Re: new memetics article

From: Ray Recchia (
Date: Mon 13 Jan 2003 - 16:49:25 GMT

  • Next message: Kenneth Van Oost: "Re: new memetics article"

    At 01:11 PM 1/12/2003 -0500, Keith Henson wrote:
    >At 10:40 AM 10/01/03 -0500, Ray Recchia wrote:
    >>At 09:40 PM 1/9/2003 +0000, Derek Gatherer wrote:
    >>His paper would have been helped immensely if he were familiar with
    >>Manfred Eigen's mathematically defined quasi-species and error
    >>catastrophe threshold. A quasi-species is a population of variants that
    >>hovers around a fitness peak. The constant introduction of error insures
    >>that no member has ideal fitness, but so long as the error rate does not
    >>exceed the selectivity factor modified by overall complexity, the species
    >>will continue to maintain a average genotype approximating the ideal
    >>fitness candidate.
    >You are right. I have never been bothered by copying fidelity arguments,
    >and I now realize it was because I had read about quasi-species years ago,
    >I guess in Scientific American.
    >Even gene copying error rates of 1 in 10 exp 12 are not perfect.
    >Some memes have very low error rates. Game rules like chess or the suits
    >of cards in a deck are examples of extreme stability.
    >I commented in my 1987 _Analog_ article "Memetics and the Modular Mind"
    >that writing slows the evolution of religious class memes.
    >"An empirical characteristic of large, long-lived religious movements or
    >related social movements (at least in the West) is a scripture or body of
    >written material. This may function to standardize the meme involved or at
    >least slow its evolution as the number of people infected with it grows.
    > From Scientology right back to the Hindu Vedas, I can think of no
    >counter-examples. Social movements involving more than a few thousand
    >people or lasting more than a few years may have been rare before writing
    >came along."
    >Keith Henson
    >PS. The article is only 40k so I might post a copy and some follow up
    >comments on it. It has been 15 years and my thoughts on the subject have
    >made at least minor advances.

    I think we are in agreement here.

    Using the imagery of fitness landscapes, we can think of some memes having very steep fitness peaks. The notion that 1+1 = 2 has a very steep slope and is probably permanently stabilized. On the other hand hairstyle's come and go quite quickly and could be thought of as having low fitness peaks.

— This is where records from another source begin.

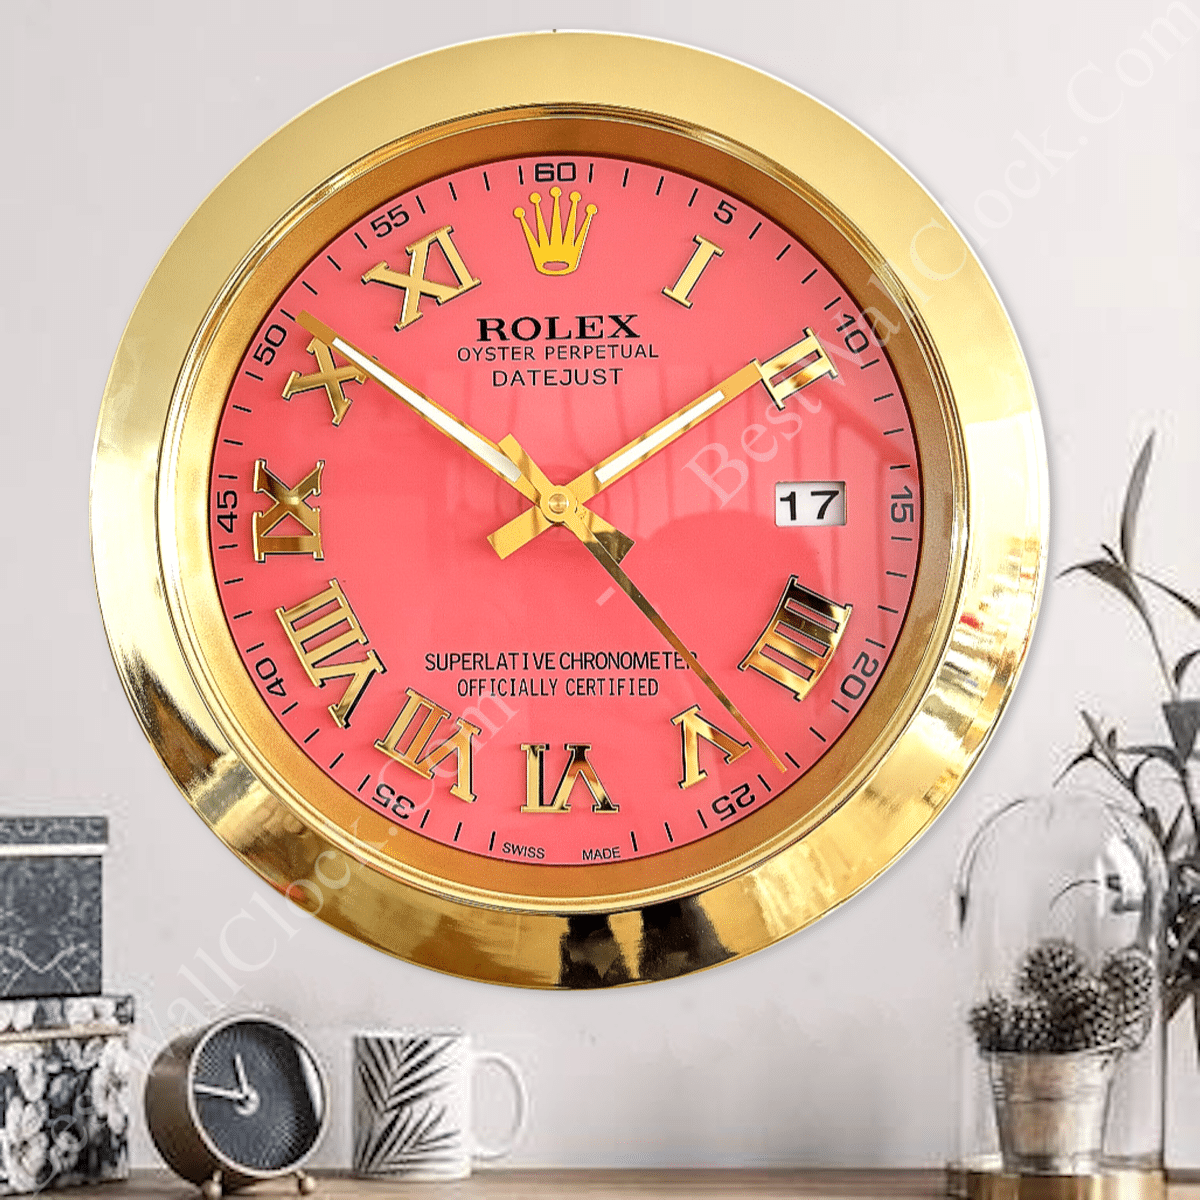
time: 1:51
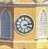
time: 4:13
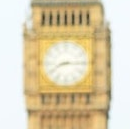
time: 8:14
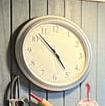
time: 4:52
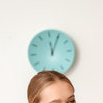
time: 12:04
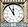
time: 11:54
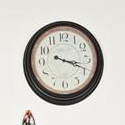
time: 3:18
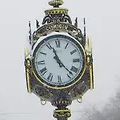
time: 11:22
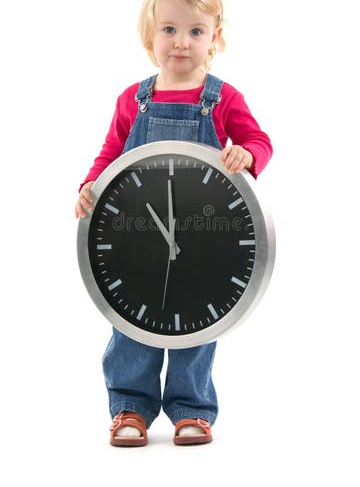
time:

    In the legal profession there are certain areas of the law that change at a snail's pace, like certain aspects of real estate law. There are cases from pre-revolutionary war England that are still considered good law in the United States. On the other hand, family law notions have changed drastically in the two centuries and no one would base a legal argument on a case from the 1800s.

    Ray Recchia.

    I also agree with Grant that memes are not always propagated with each potentially meme transmitting activity. For purely behavioral memes, it may take a person a number of observations, and then independent trial and error, before reproduction will occur. Although this is much different than the process by which genes reproduce it can still be viewed as a Darwinian process.

    An individual's personalized manifestation of a meme may differ from what is originally transmitted because of the need to adapt to that person's own individual memetic landscape and physical capacities. In the language of fitness landscapes the term 'epistatic interaction' is used to describe the effect that the presence of other genetic or memetic elements have on the fitness of one particular element. This type of interaction is frequently modelled in fitness landscapes.